For about ten minutes, I kept saying out loud, “That doesn’t sound right.” I’d mute the tv so I could track the storm even better. And yet through it all, I kept hearing my own train of thought telling me there was no way we’d be hit by a tornado.

Guess I was wrong. (This was only a couple miles from our house.) Or maybe my intuition was right to make a plan in my head as to the quickest way to bolt into the cellar – in spite of my skepticism!

A Bouquet of Crocuses from the Spirits of the Land – Photo: L. Weikel

Had a Conversation

I had a little chat with the Spirits of my land today while I performed my EoP Biodiversity Process. It always warms my heart to have a heartfelt conversation with the Spirits of our land. I think it’s because I sense that it still surprises them to actually have a human paying attention to them and speaking to them with specificity, intention, and gratitude.

» **Dataset**
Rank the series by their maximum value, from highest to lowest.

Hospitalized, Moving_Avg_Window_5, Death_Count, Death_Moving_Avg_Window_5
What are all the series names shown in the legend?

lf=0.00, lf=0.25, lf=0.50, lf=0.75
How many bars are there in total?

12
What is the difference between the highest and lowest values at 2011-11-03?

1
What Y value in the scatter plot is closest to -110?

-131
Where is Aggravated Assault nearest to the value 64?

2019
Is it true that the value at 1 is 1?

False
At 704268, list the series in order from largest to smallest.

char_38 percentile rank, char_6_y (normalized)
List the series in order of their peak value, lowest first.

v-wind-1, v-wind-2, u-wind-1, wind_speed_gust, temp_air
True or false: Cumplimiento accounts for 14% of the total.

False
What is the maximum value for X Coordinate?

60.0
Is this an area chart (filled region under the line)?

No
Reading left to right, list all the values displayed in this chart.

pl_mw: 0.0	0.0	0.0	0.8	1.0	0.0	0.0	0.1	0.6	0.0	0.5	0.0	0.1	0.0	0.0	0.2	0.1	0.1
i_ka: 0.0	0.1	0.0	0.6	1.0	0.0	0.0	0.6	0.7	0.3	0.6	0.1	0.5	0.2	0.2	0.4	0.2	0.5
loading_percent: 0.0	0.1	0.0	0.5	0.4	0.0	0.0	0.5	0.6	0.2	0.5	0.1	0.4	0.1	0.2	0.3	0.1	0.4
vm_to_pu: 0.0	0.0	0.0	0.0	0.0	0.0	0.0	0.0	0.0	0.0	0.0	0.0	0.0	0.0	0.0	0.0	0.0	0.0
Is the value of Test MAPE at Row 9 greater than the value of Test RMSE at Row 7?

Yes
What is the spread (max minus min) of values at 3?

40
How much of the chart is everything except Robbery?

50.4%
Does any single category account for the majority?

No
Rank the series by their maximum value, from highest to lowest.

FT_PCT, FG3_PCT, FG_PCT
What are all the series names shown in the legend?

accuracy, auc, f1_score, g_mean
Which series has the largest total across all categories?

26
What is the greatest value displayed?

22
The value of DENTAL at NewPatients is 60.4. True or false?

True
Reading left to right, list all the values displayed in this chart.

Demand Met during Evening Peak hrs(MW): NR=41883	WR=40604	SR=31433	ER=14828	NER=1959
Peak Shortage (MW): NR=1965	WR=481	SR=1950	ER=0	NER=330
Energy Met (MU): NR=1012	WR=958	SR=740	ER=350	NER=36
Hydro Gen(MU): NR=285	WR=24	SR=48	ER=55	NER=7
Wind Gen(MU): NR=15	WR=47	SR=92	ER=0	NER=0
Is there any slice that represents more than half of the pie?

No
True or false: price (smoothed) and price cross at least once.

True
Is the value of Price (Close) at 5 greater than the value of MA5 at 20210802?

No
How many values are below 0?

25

» **The task**
In the passage about the tornado and the Spirits of the land, list the qualities the writer names for how the human speaks to the Spirits. The data that comes before this point is not needed here.

» **Answer for the task**
- specificity
- intention
- gratitude